A topic in the Open Knowledge Graph — a free, open map of 15,290 topics and the order to learn them in.

Social Network Analysis

Graduate Depth 87 in the knowledge graph ☐ I know this ☆ Set as goal

2topics build on this

443prerequisites beneath it

Adjacency Matrix and Spectral Basics Introduction to Graph Theory +4 more→→Community Detection in Social Networks Network Centrality Measures and Node Importance

Core Idea

Introduces network analysis as both theory and method for studying social relationships, structures, and flows. Covers centrality measures (degree, betweenness, closeness, eigenvector), clustering and community detection, exponential random graph models, and applications to organizational networks, information diffusion, and social capital.

How It's Best Learned

Construct network datasets from relational data, calculate centrality measures and interpret, visualize networks, estimate ERGM models, analyze how network position shapes outcomes.

Common Misconceptions

Network measures always have substantive meaning
Clustering automatically reveals communities
Network effects cannot be causal without randomization

Explainer

From graph theory, you already have the mathematical vocabulary: nodes, edges, adjacency matrices, degree sequences, connected components. Social network analysis takes those tools and applies them to a specific empirical question: how does the structure of social relationships shape individual and collective outcomes? The key insight is that social position is not just a property of an individual — it is a property of their location in a network. Two people with identical individual attributes can face vastly different opportunities and constraints depending on where they sit in the web of connections around them.

Centrality is the family of measures that capture social position. Degree centrality is the simplest: how many direct connections does a node have? In a citation network, a highly cited paper has high degree centrality. But degree misses something important — connections to well-connected nodes are more valuable than connections to isolated nodes. Eigenvector centrality (the basis of Google's PageRank) captures this: your centrality is proportional to the centrality of your neighbors. Betweenness centrality measures how often a node lies on the shortest path between other pairs — a node with high betweenness is a broker or gatekeeper, controlling information flows even if it has relatively few direct ties. Closeness centrality captures how quickly a node can reach all others in the network. Each measure captures a different theory of why position matters, and choosing among them should be driven by your substantive question, not just convenience.

Clustering and community detection identify subgroups of nodes that are more densely connected internally than to the rest of the network. The clustering coefficient of a node measures the fraction of its neighbors who are also connected to each other — how clique-like is the local neighborhood? High clustering indicates tight-knit communities with redundant information flows; low clustering with high betweenness indicates bridge positions. Community detection algorithms (modularity maximization, stochastic block models) try to partition the network into meaningful groups, but the result is always a function of the algorithm's assumptions. Communities aren't naturally "out there" waiting to be discovered — they are model-dependent constructs.

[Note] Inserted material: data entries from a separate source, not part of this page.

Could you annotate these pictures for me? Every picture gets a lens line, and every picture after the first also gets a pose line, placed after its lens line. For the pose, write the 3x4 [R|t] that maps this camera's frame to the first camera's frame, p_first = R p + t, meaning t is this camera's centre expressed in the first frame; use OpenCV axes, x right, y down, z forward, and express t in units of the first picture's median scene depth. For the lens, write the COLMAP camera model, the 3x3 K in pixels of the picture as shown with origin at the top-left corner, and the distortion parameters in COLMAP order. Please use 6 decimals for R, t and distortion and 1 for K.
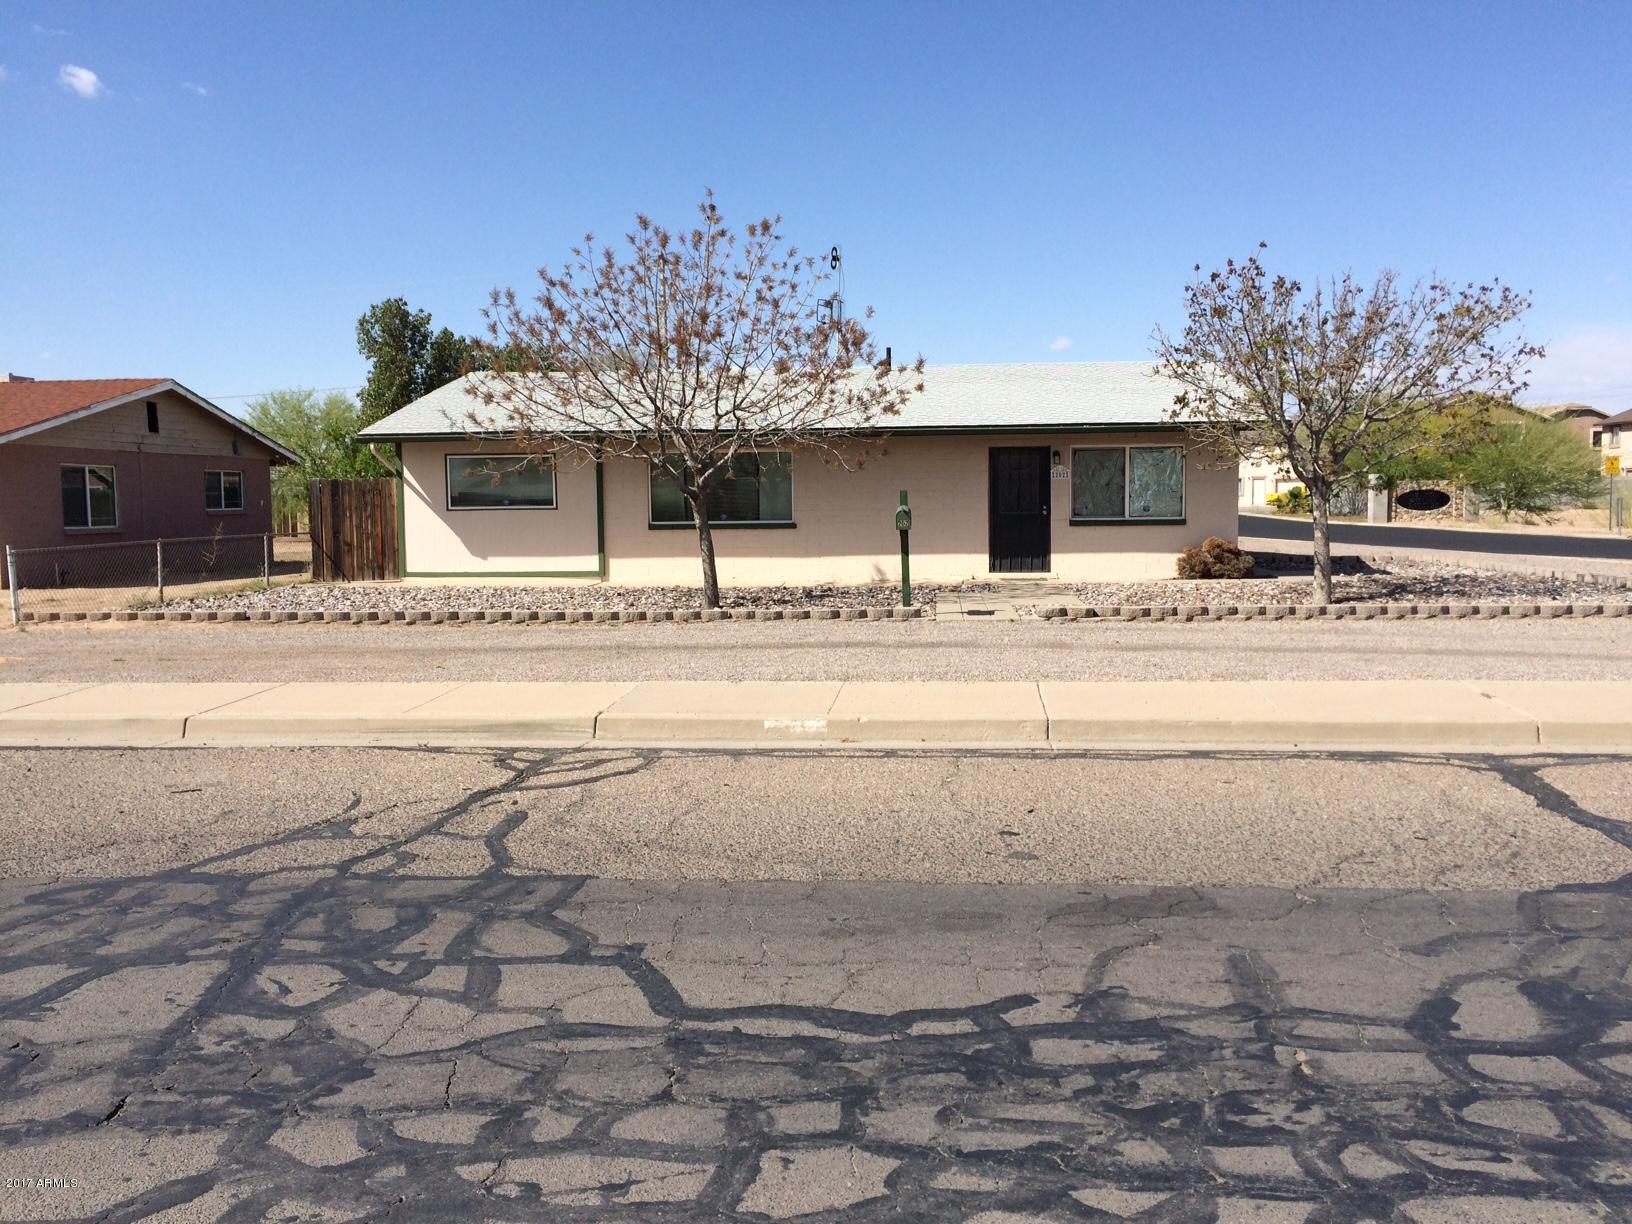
lens RADIAL K [[1352.6, 0, 814.6], [0, 1352.6, 609.7], [0, 0, 1]] dist [0.007655, 0.000874]
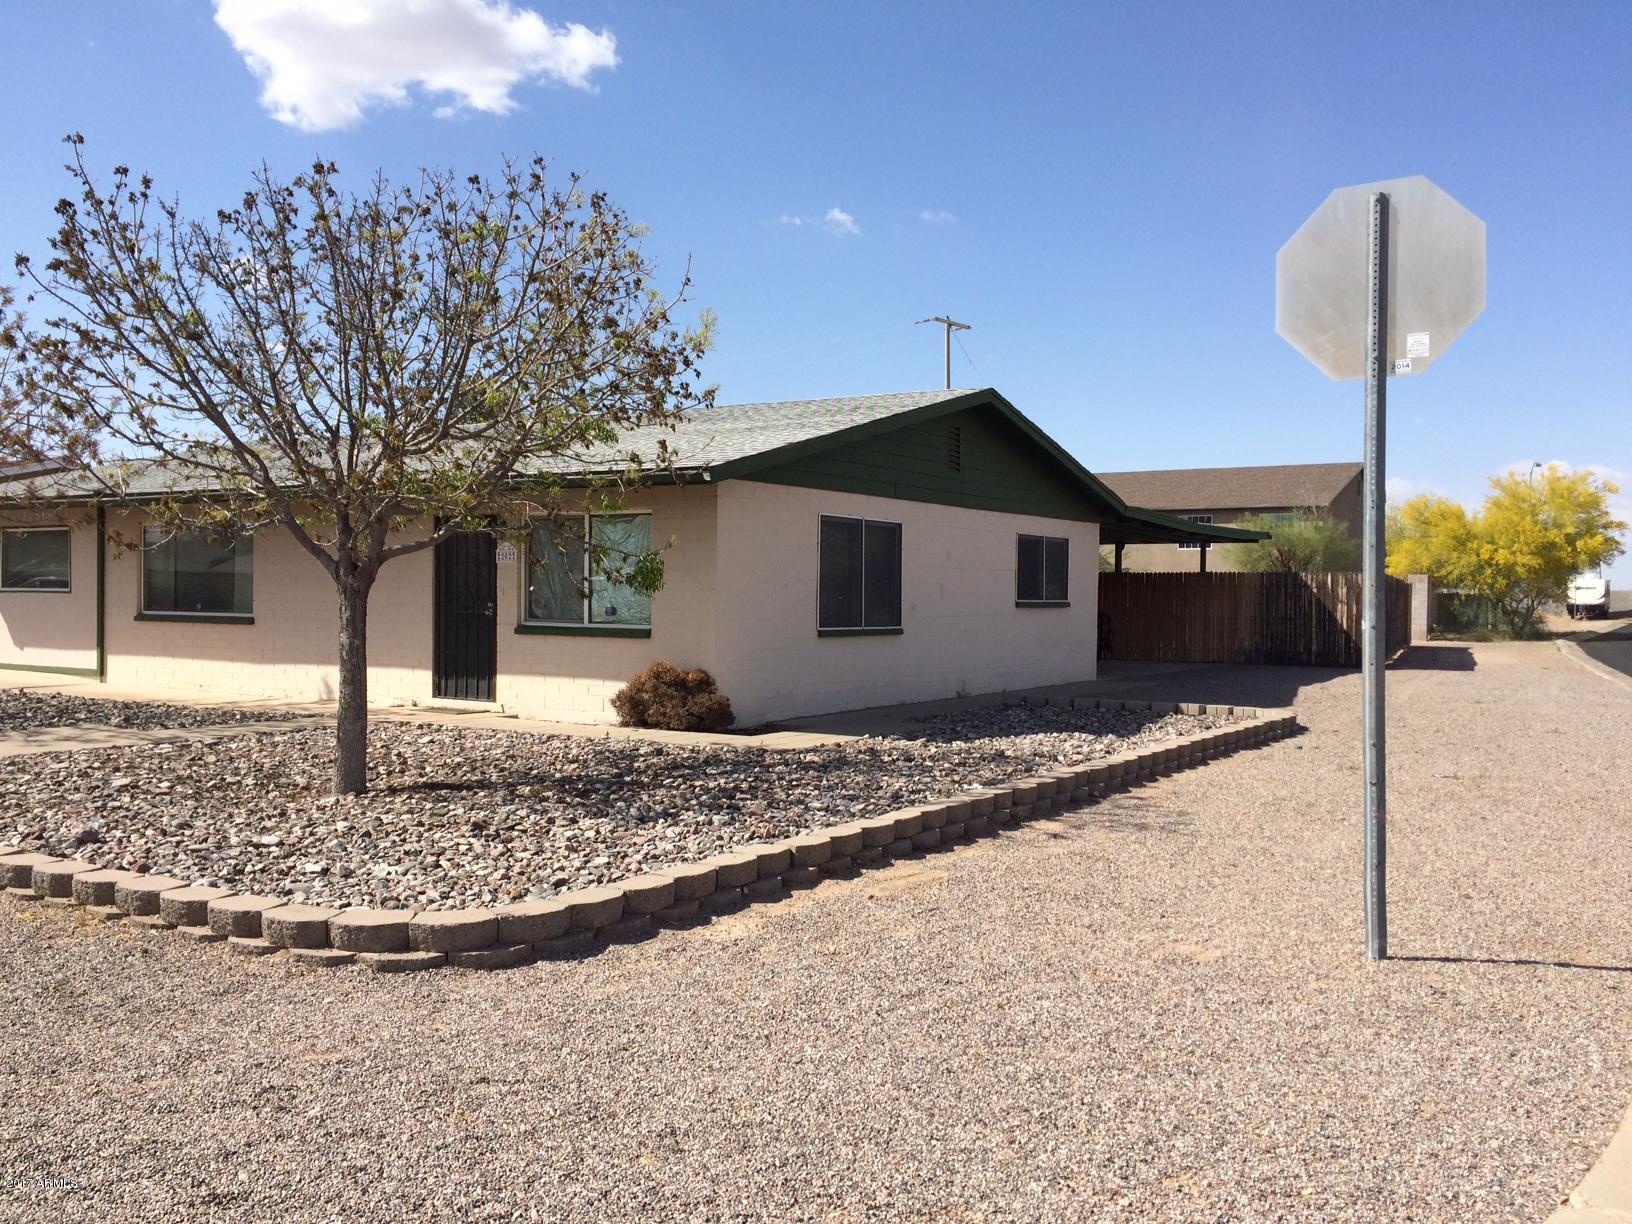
lens RADIAL K [[1401.4, 0, 807.4], [0, 1401.4, 589.8], [0, 0, 1]] dist [0.077293, -0.096931]
pose [[0.868214, 0.019354, -0.495813, 0.646809], [-0.065972, 0.994870, -0.076688, -0.039698], [0.491785, 0.099291, 0.865037, 0.470615]]
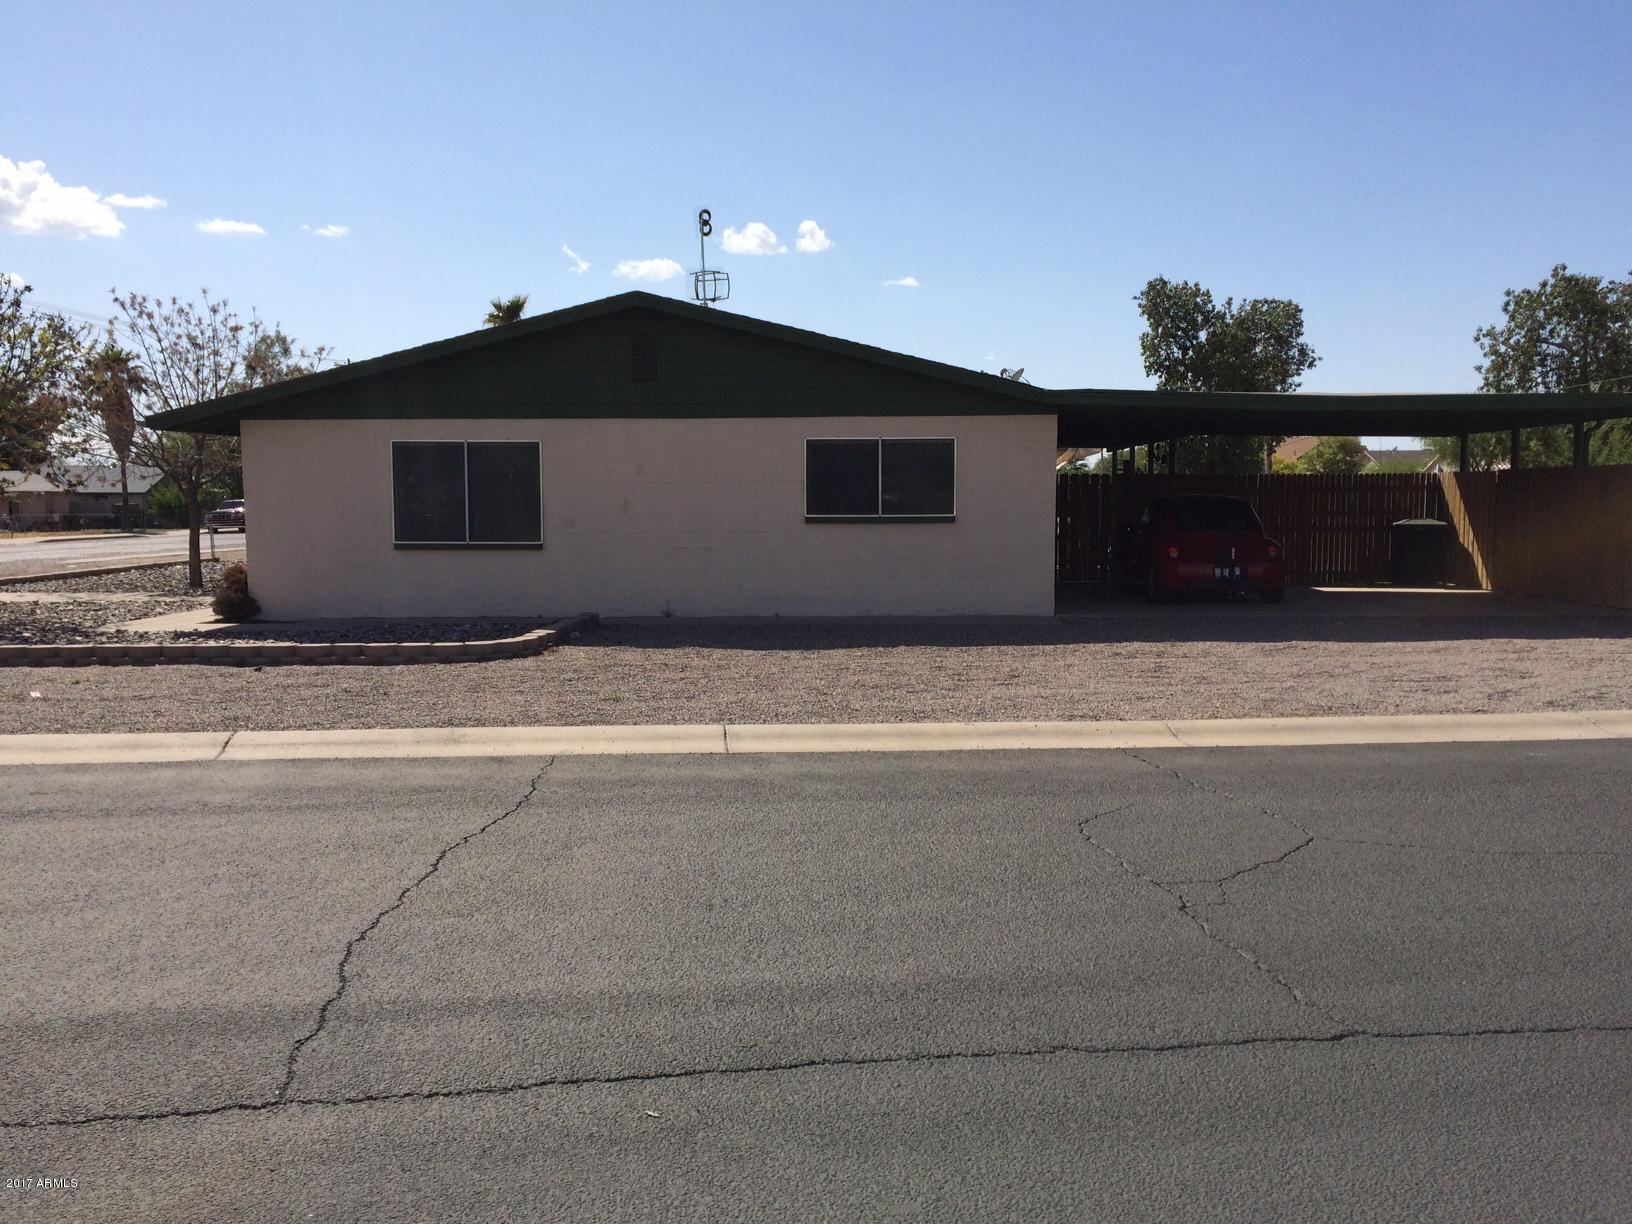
lens RADIAL K [[1401.4, 0, 813.3], [0, 1401.4, 619.0], [0, 0, 1]] dist [0.077293, -0.096931]
pose [[0.028418, 0.096760, -0.994902, 1.110856], [-0.088078, 0.991675, 0.093930, -0.126222], [0.995708, 0.084960, 0.036704, 1.280070]]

Exponential random graph models (ERGMs) address a subtle but critical problem: network data is not a collection of independent observations. Whether the edge from A to B exists is correlated with whether the edge from A to C exists (transitivity) and whether B and C are connected (triangles). Standard regression assumes independence; applying it to network edges gives biased standard errors. ERGMs model the probability of observing an entire network as a function of local structural patterns — triangles, reciprocity, degree distribution — and allow you to ask whether a particular structural feature appears more often than chance would predict given the network's overall density. They are the standard tool for statistical inference on network structure.

The sociological concept that unifies much of this is social capital — the resources accessible through social ties. But social capital comes in forms that correspond to different structural positions. Bonding social capital comes from dense, homogeneous clusters (strong ties, high clustering): good for trust, coordination, and support. Bridging social capital comes from connections that span different clusters (weak ties, high betweenness): good for novel information and access to diverse resources. Mark Granovetter's famous finding that people more often find jobs through acquaintances than close friends — "the strength of weak ties" — is a network argument: weak ties tend to span different social circles, so they carry non-redundant information that your close ties (who know the same people you do) cannot provide.